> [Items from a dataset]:
+---+

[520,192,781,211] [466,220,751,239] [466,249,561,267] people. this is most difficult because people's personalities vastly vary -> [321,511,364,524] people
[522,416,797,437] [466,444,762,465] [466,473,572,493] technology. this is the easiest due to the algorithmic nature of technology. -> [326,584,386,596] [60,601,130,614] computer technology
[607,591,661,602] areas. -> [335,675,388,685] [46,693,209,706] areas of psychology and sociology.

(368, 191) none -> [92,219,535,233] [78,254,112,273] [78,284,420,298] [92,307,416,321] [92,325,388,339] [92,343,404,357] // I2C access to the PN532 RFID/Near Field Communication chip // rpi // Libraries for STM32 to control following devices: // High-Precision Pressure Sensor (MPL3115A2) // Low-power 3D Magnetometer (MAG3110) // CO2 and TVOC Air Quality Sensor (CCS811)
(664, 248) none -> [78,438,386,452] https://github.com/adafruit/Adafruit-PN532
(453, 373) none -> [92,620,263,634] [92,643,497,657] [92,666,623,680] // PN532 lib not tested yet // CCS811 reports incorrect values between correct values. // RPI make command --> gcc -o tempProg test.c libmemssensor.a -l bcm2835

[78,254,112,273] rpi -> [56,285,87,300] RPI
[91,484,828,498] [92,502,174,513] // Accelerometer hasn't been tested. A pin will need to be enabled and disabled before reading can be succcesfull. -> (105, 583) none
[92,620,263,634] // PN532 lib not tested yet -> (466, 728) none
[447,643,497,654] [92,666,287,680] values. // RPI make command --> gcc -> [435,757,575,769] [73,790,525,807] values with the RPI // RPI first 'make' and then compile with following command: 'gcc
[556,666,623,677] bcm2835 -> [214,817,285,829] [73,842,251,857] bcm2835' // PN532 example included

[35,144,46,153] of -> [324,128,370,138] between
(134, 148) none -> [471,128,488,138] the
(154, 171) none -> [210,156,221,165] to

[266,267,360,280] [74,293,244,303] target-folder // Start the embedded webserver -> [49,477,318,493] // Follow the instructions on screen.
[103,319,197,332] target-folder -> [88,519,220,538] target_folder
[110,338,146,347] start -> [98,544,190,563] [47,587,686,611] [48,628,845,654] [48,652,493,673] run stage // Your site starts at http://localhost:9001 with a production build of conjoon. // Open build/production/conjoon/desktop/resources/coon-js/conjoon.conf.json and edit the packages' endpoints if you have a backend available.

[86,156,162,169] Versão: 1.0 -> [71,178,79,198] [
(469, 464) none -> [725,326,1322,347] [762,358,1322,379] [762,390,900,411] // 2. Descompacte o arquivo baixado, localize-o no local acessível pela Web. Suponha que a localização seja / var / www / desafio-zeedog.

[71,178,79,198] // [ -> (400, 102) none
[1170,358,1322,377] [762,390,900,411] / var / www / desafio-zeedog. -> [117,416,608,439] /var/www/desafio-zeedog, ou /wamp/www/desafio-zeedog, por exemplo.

+---+

> [TASK DESCRIPTION]: From the first line of the data above through the line containing "(664, 248) none", repeat each line exactly, and add nothing.

> [ANSWER BOX]:
[520,192,781,211] [466,220,751,239] [466,249,561,267] people. this is most difficult because people's personalities vastly vary -> [321,511,364,524] people
[522,416,797,437] [466,444,762,465] [466,473,572,493] technology. this is the easiest due to the algorithmic nature of technology. -> [326,584,386,596] [60,601,130,614] computer technology
[607,591,661,602] areas. -> [335,675,388,685] [46,693,209,706] areas of psychology and sociology.

(368, 191) none -> [92,219,535,233] [78,254,112,273] [78,284,420,298] [92,307,416,321] [92,325,388,339] [92,343,404,357] // I2C access to the PN532 RFID/Near Field Communication chip // rpi // Libraries for STM32 to control following devices: // High-Precision Pressure Sensor (MPL3115A2) // Low-power 3D Magnetometer (MAG3110) // CO2 and TVOC Air Quality Sensor (CCS811)
(664, 248) none -> [78,438,386,452] https://github.com/adafruit/Adafruit-PN532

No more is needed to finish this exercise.